AI will not replace you at your job but will change the way you work, latest UN Study says



In November 2022, OpenAI introduced the world to ChatGPT and triggered an AI revolution of sorts. Gradually, more and more companies came up with their own AI tools and while some felt that these tools would help humans with their jobs, others were concerned about its negative effects. Many people believed that AI would replace them at their jobs and tech experts, including Elon Musk, also warned of the emerging tech's dark side.



AI replacing human jobs?

However, a recent study by United Nations' International Labour Organization (ILO) says that while AI will change the way we work, it won't be replacing people at their jobs.

An AFP report states that according to the study, most jobs and industries will only 'partially be exposed to automation'.

The ILO said that most companies are "more likely to be complemented rather than substituted by the latest wave of Generative AI, such as ChatGPT."

"Therefore, the greatest impact of this technology is likely to not be job destruction but rather the potential changes to the quality of jobs, notably work intensity and autonomy," the study says.

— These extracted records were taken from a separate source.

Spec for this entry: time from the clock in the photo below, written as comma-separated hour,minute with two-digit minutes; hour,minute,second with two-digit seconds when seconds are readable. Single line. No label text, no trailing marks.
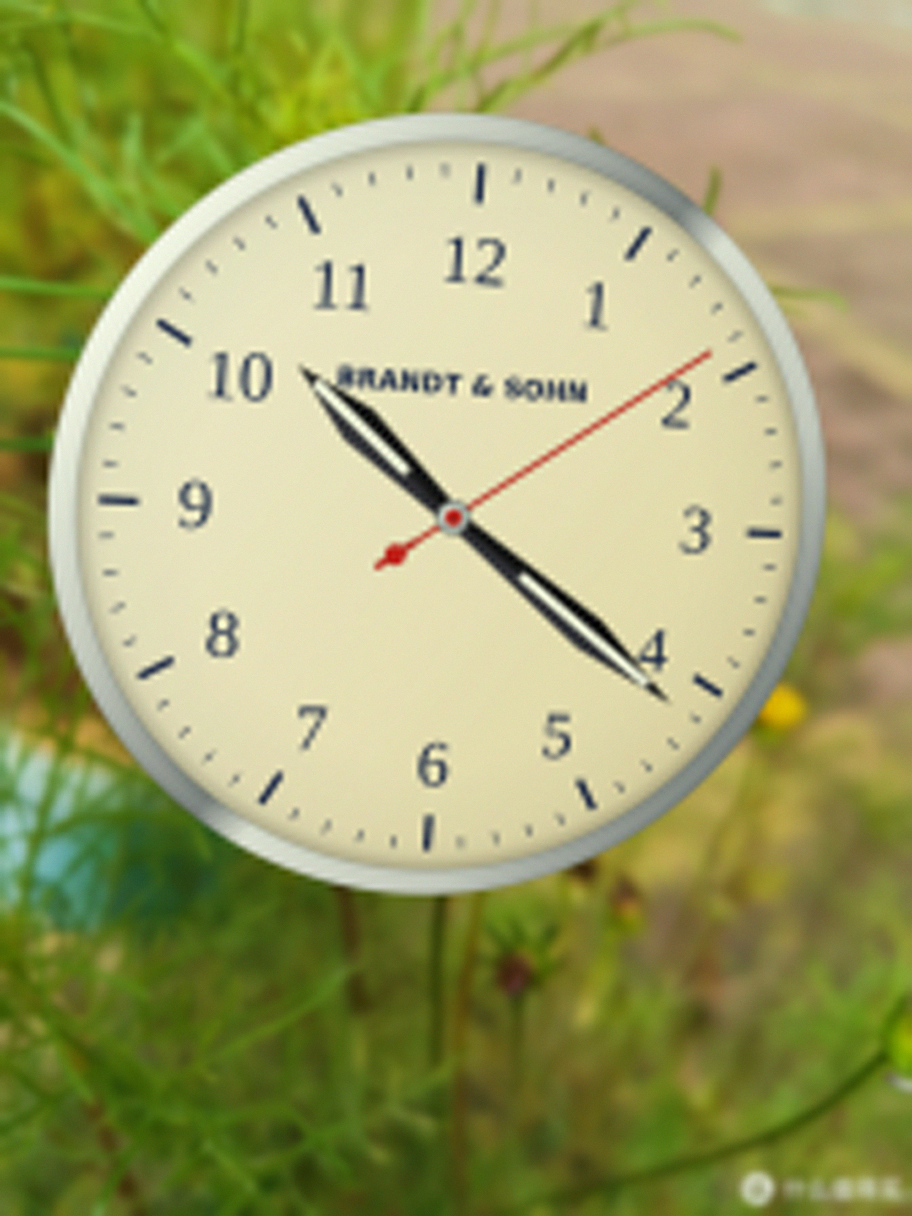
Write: 10,21,09
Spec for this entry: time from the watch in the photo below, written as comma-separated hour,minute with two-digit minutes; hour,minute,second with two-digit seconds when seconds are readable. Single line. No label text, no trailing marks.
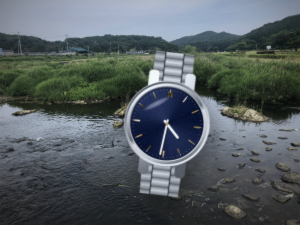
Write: 4,31
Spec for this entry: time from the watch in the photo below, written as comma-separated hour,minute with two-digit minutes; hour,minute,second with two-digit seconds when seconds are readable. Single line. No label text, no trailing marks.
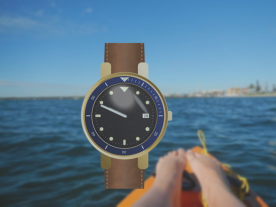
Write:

The study also points out that the effects of the emerging technology will differ across professions and regions. It adds that women are more likely to see their jobs affected when compared to men.



Sam Altman on AI replacing jobs

OpenAI CEO Sam Altman, in an interview with The Atlantic last month, said that AI's impact on humanity will not be all positive. He told the publication that a lot of people who are working on AI 'pretend' that it is only going to be for the good of humans, act like a supplement for them, and won't replace anyone at their jobs. However, that is not the case.

"Jobs are definitely going to go away, full stop," Altman said.

Apart from this, he also revealed that OpenAI could have created something even more powerful than ChatGPT but the public would not have been ready for such an advancement.

"We could have gone off and just built this in our building here for five more years and we would have had something jaw-dropping," he said and added that the public would not have been prepared for the 'shock' that followed, and the outcome is quite 'unpleasant' to imagine.

The Atlantic report further states that as per Altman, people need time to come to terms with the idea that a powerful new intelligence might coexist with humans in future and that ChatGPT was a 'way of serving notice'.